# Baldwin Centipede



## unimog (Apr 21, 2008)

Has anyone ever modeled the Baldwin DR12-8-3000 (Centipede)? One of the more unusual diesels made! Any members remember these in person?


----------



## Trains West (Oct 4, 2008)

I think that would be a lot of work to make run well on a g-scale layout .....

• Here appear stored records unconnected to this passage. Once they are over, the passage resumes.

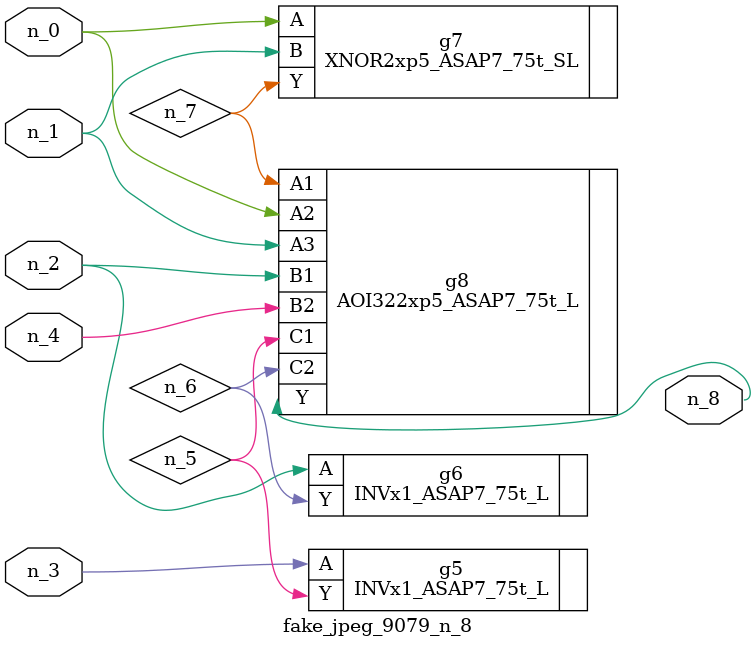
<source format=v>
module fake_jpeg_9079_n_8 (n_3, n_2, n_1, n_0, n_4, n_8);

input n_3;
input n_2;
input n_1;
input n_0;
input n_4;

output n_8;

wire n_6;
wire n_5;
wire n_7;

INVx1_ASAP7_75t_L g5 ( 
.A(n_3),
.Y(n_5)
);

INVx1_ASAP7_75t_L g6 ( 
.A(n_2),
.Y(n_6)
);

XNOR2xp5_ASAP7_75t_SL g7 ( 
.A(n_0),
.B(n_1),
.Y(n_7)
);

AOI322xp5_ASAP7_75t_L g8 ( 
.A1(n_7),
.A2(n_0),
.A3(n_1),
.B1(n_2),
.B2(n_4),
.C1(n_5),
.C2(n_6),
.Y(n_8)
);


endmodule
</source>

http://www.trainweb.org/seaboard/CentipedeProject.htm


----------



## Jerry Barnes (Jan 2, 2008)

40' curves needed?


----------



## pfdx (Jan 2, 2008)

Should be similar to a Big Boy: same wheel arraingement 4-D-D-4 (4-8-8-4), but smaller wheels whould shorten the rigid wheelbase. If someone made the gearboxes they could adapt them to make a GN class W electric or a Little Joe, Milwauke or South Shore.


----------



## farmerted (Jan 2, 2008)

Or the center unit of the UP #80 coal-burning turbine. The lead unit was an Alco PA, already made by USA, and all you need then is a 1:29 centipede tender... too bad the MTH tender is 1:32!

-Jon (aka Farmer Ted)


----------



## pfdx (Jan 2, 2008)

UP 80 B was a GN class W, if you look closely you can compare before and after photos and see the skeliton of the W


----------